> **Work to be completed**
Extract the text from all of the data below, reproducing each line exactly. Leave the pictures out of your answer.

> **Data shown**
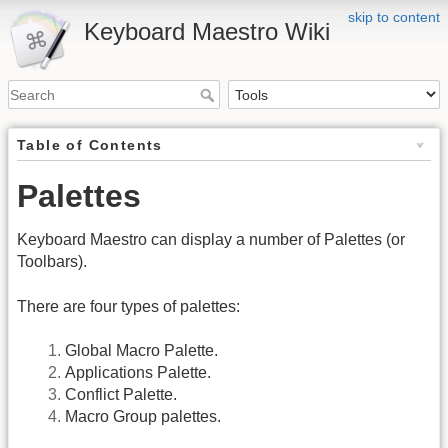
skip to content
Keyboard Maestro Wiki
Table of Contents
Palettes
Keyboard Maestro can display a number of Palettes (or
Toolbars).
There are four types of palettes:
Global Macro Palette.
Applications Palette.
Conflict Palette.
Macro Group palettes.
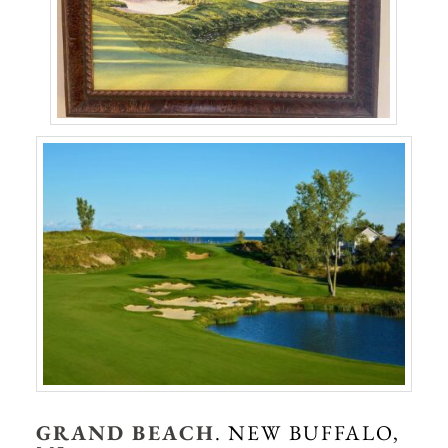
GRAND BEACH
. NEW BUFFALO,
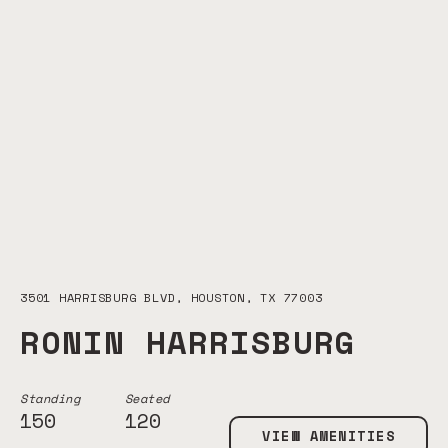
3501 HARRISBURG BLVD, HOUSTON, TX 77003
RONIN HARRISBURG
Standing
Seated
150
120
VIEW AMENITIES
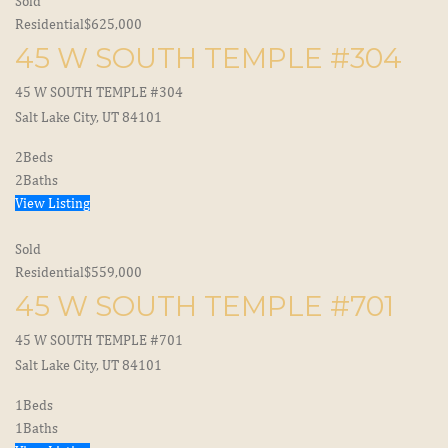
Sold
Residential
$625,000
45 W SOUTH TEMPLE #304
45 W SOUTH TEMPLE #304
Salt Lake City, UT 84101
2
Beds
2
Baths
View Listing
Sold
Residential
$559,000
45 W SOUTH TEMPLE #701
45 W SOUTH TEMPLE #701
Salt Lake City, UT 84101
1
Beds
1
Baths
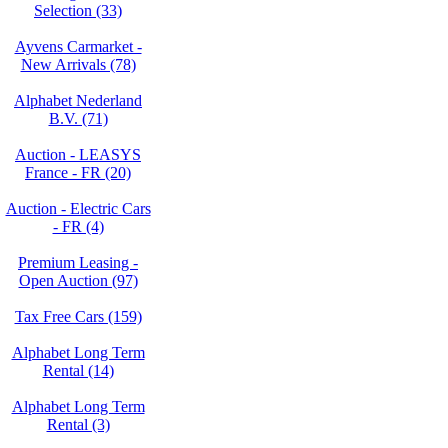
Selection (33)
Ayvens Carmarket -
New Arrivals (78)
Alphabet Nederland
B.V. (71)
Auction - LEASYS
France - FR (20)
Auction - Electric Cars
- FR (4)
Premium Leasing -
Open Auction (97)
Tax Free Cars (159)
Alphabet Long Term
Rental (14)
Alphabet Long Term
Rental (3)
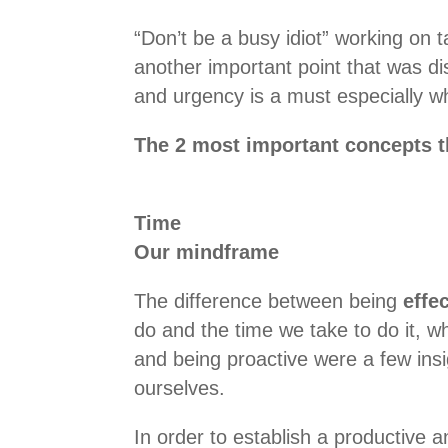
“Don’t be a busy idiot” working on t
another important point that was d
and urgency is a must especially wh
The 2 most important concepts t
Time
Our mindframe
The difference between being
effe
do and the time we take to do it, w
and being proactive were a few ins
ourselves.
In order to establish a productive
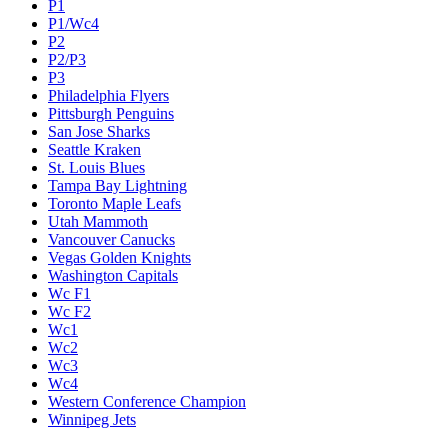
P1
P1/Wc4
P2
P2/P3
P3
Philadelphia Flyers
Pittsburgh Penguins
San Jose Sharks
Seattle Kraken
St. Louis Blues
Tampa Bay Lightning
Toronto Maple Leafs
Utah Mammoth
Vancouver Canucks
Vegas Golden Knights
Washington Capitals
Wc F1
Wc F2
Wc1
Wc2
Wc3
Wc4
Western Conference Champion
Winnipeg Jets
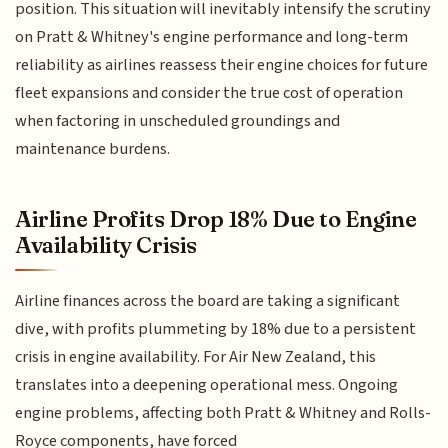
position. This situation will inevitably intensify the scrutiny
on Pratt & Whitney's engine performance and long-term
reliability as airlines reassess their engine choices for future
fleet expansions and consider the true cost of operation
when factoring in unscheduled groundings and
maintenance burdens.
Airline Profits Drop 18% Due to Engine
Availability Crisis
Airline finances across the board are taking a significant
dive, with profits plummeting by 18% due to a persistent
crisis in engine availability. For Air New Zealand, this
translates into a deepening operational mess. Ongoing
engine problems, affecting both Pratt & Whitney and Rolls-
Royce components, have forced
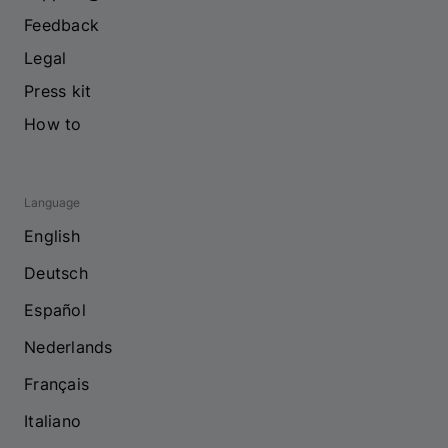
Feedback
Legal
Press kit
How to
Language
English
Deutsch
Español
Nederlands
Français
Italiano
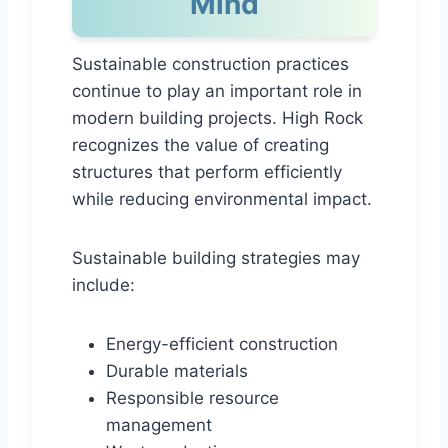
Mind
Sustainable construction practices
continue to play an important role in
modern building projects. High Rock
recognizes the value of creating
structures that perform efficiently
while reducing environmental impact.
Sustainable building strategies may
include:
Energy-efficient construction
Durable materials
Responsible resource
management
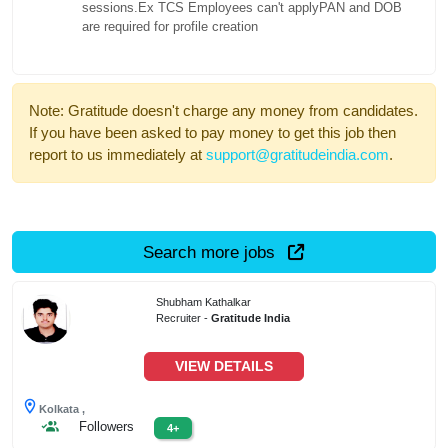
sessions.Ex TCS Employees can't applyPAN and DOB
are required for profile creation
Note: Gratitude doesn't charge any money from candidates.
If you have been asked to pay money to get this job then
report to us immediately at
support@gratitudeindia.com
.
Search more jobs
Shubham Kathalkar
Recruiter -
Gratitude India
VIEW DETAILS
Kolkata ,
Followers
4+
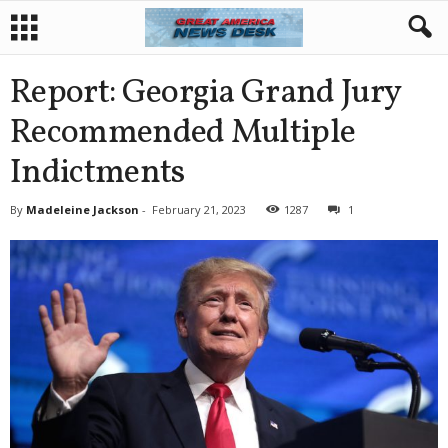
Report: Georgia Grand Jury
Recommended Multiple
Indictments
By
Madeleine Jackson
-
February 21, 2023
1287
1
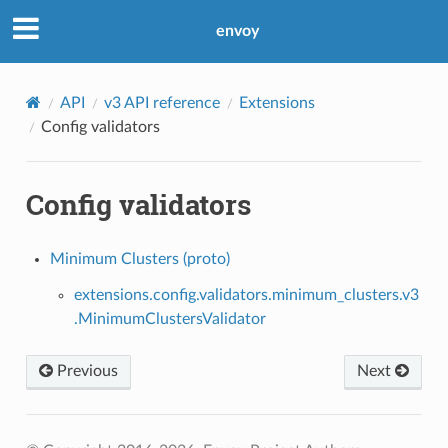
envoy
API
v3 API reference
Extensions
Config validators
Config validators
Minimum Clusters (proto)
extensions.config.validators.minimum_clusters.v3
.MinimumClustersValidator
Previous
Next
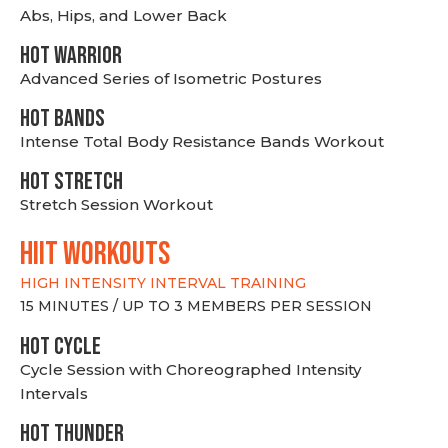
Abs, Hips, and Lower Back
HOT WARRIOR
Advanced Series of Isometric Postures
HOT BANDS
Intense Total Body Resistance Bands Workout
HOT stretch
Stretch Session Workout
hiit WORKOUTS
HIGH INTENSITY INTERVAL TRAINING
15 MINUTES / UP TO 3 MEMBERS PER SESSION
HOT CYCLE
Cycle Session with Choreographed Intensity
Intervals
HOT THUNDER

> **Solved problem**
skip to content
Keyboard Maestro Wiki
Table of Contents
Palettes
Keyboard Maestro can display a number of Palettes (or
Toolbars).
There are four types of palettes:
Global Macro Palette.
Applications Palette.
Conflict Palette.
Macro Group palettes.
GRAND BEACH
. NEW BUFFALO,
3501 HARRISBURG BLVD, HOUSTON, TX 77003
RONIN HARRISBURG
Standing
Seated
150
120
VIEW AMENITIES
Sold
Residential
$625,000
45 W SOUTH TEMPLE #304
45 W SOUTH TEMPLE #304
Salt Lake City, UT 84101
2
Beds
2
Baths
View Listing
Sold
Residential
$559,000
45 W SOUTH TEMPLE #701
45 W SOUTH TEMPLE #701
Salt Lake City, UT 84101
1
Beds
1
Baths
Selection (33)
Ayvens Carmarket -
New Arrivals (78)
Alphabet Nederland
B.V. (71)
Auction - LEASYS
France - FR (20)
Auction - Electric Cars
- FR (4)
Premium Leasing -
Open Auction (97)
Tax Free Cars (159)
Alphabet Long Term
Rental (14)
Alphabet Long Term
Rental (3)
“Don’t be a busy idiot” working on t
another important point that was d
and urgency is a must especially wh
The 2 most important concepts t
Time
Our mindframe
The difference between being
effe
do and the time we take to do it, w
and being proactive were a few ins
ourselves.
In order to establish a productive
P1
P1/Wc4
P2
P2/P3
P3
Philadelphia Flyers
Pittsburgh Penguins
San Jose Sharks
Seattle Kraken
St. Louis Blues
Tampa Bay Lightning
Toronto Maple Leafs
Utah Mammoth
Vancouver Canucks
Vegas Golden Knights
Washington Capitals
Wc F1
Wc F2
Wc1
Wc2
Wc3
Wc4
Western Conference Champion
Winnipeg Jets
position. This situation will inevitably intensify the scrutiny
on Pratt & Whitney's engine performance and long-term
reliability as airlines reassess their engine choices for future
fleet expansions and consider the true cost of operation
when factoring in unscheduled groundings and
maintenance burdens.
Airline Profits Drop 18% Due to Engine
Availability Crisis
Airline finances across the board are taking a significant
dive, with profits plummeting by 18% due to a persistent
crisis in engine availability. For Air New Zealand, this
translates into a deepening operational mess. Ongoing
engine problems, affecting both Pratt & Whitney and Rolls-
Royce components, have forced
Feedback
Legal
Press kit
How to
Language
English
Deutsch
Español
Nederlands
Français
Italiano
Mind
Sustainable construction practices
continue to play an important role in
modern building projects. High Rock
recognizes the value of creating
structures that perform efficiently
while reducing environmental impact.
Sustainable building strategies may
include:
Energy-efficient construction
Durable materials
Responsible resource
management
sessions.Ex TCS Employees can't applyPAN and DOB
are required for profile creation
Note: Gratitude doesn't charge any money from candidates.
If you have been asked to pay money to get this job then
report to us immediately at
support@gratitudeindia.com
.
Search more jobs
Shubham Kathalkar
Recruiter -
Gratitude India
VIEW DETAILS
Kolkata ,
Followers
4+
Report: Georgia Grand Jury
Recommended Multiple
Indictments
By
Madeleine Jackson
-
February 21, 2023
1287
1
envoy
API
v3 API reference
Extensions
Config validators
Config validators
Minimum Clusters (proto)
extensions.config.validators.minimum_clusters.v3
.MinimumClustersValidator
Previous
Next
Abs, Hips, and Lower Back
HOT WARRIOR
Advanced Series of Isometric Postures
HOT BANDS
Intense Total Body Resistance Bands Workout
HOT stretch
Stretch Session Workout
hiit WORKOUTS
HIGH INTENSITY INTERVAL TRAINING
15 MINUTES / UP TO 3 MEMBERS PER SESSION
HOT CYCLE
Cycle Session with Choreographed Intensity
Intervals
HOT THUNDER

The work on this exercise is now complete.